One of the consequences of devolution is that the different constituent nations of the UK have been able to take rather different routes. In England the decision has been clear — more money for heath, less for social care. The Scots, the Welsh and Northern Irish, to differing degrees, have protected social care spending more and health spending less. The ability to take those sorts of decisions is precisely the point of devolution.
Yet responsibility for social care is also devolved to councils within England. They have had to make some big choices as they have suffered some very big cuts in their overall revenues, which, on average, have fallen by about a fifth since 2009. Given that adult social care accounts for more than a third of local authorities’ budgets, they have had little choice but to reduce spending on it. They have, though, reduced it by considerably less than they have reduced spending on other services. Within their highly constrained budgets, social care spending has received some relative protection.
However, different local authorities have suffered very different levels of budget cuts. One in ten reduced spending on adult social care by more than a quarter between 2010 and 2016, while one in seven managed to increase spending. These are huge differences driven by where overall cuts in spending have occurred much more than they have been driven by changes in need. In broad terms, councils that were more dependent on central government grants, generally in more deprived and more urban areas, have suffered the biggest funding cuts. And it is in these councils where social care spending has fallen the most.
Government policy now is to make each council more responsible for raising its own funding in future, with less equalisation of resources between councils with different tax bases and spending needs. Councils are due to become more dependent on how well their own business rates revenues perform. General grant funding is set to be abolished from 2020. The idea is to provide councils with stronger financial incentives to grow their local economies and hence their tax bases.
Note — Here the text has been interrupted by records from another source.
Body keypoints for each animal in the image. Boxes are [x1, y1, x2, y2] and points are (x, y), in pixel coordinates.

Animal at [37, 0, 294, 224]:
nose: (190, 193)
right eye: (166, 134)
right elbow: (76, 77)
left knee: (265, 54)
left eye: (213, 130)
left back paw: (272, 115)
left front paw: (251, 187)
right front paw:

The problem is that this — perfectly reasonable — desire to increase local responsibility crashes headlong into an equally reasonable desire to ensure consistent standards of social care across the country. While devolving funding risk to a local level, the government has been busily telling local authorities exactly what needs and eligibility criteria they should apply in provision of social care.
This will create two problems: first, there is likely to be very little correlation between the growth in revenue that any local authority gets from its own tax base and the demands it has to meet for social care provision; second, revenues from council tax and business rates overall are likely to rise much less quickly than demands on social care budgets. Like health spending, social care spending is likely to have to increase quite rapidly over the next two decades simply to keep up with demand. Revenues from council tax and business rates will not rise anywhere near as fast.
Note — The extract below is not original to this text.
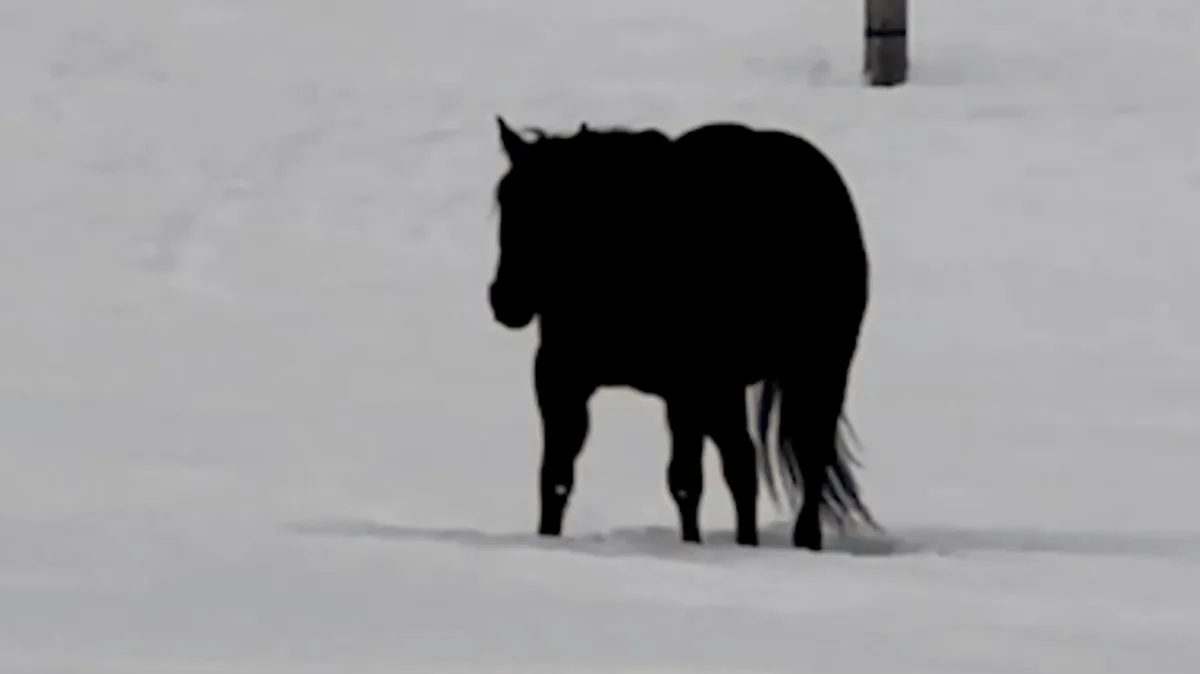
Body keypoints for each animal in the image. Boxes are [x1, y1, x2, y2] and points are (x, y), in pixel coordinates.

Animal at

These facts almost certainly will mean additional funding for social care from central government. How that funding is distributed to local authorities, and how much control central government retains over its use, will have fundamental consequences for social care provision. Given that providing social care is much the biggest thing that local government does, this choice also will have fundamental consequences for the future role and nature of local government as a whole.
Too often, both social care and local government are treated as Cinderella services by Whitehall. Let’s hope that the rechristening of the new Department of Health and Social Care signals a change to that.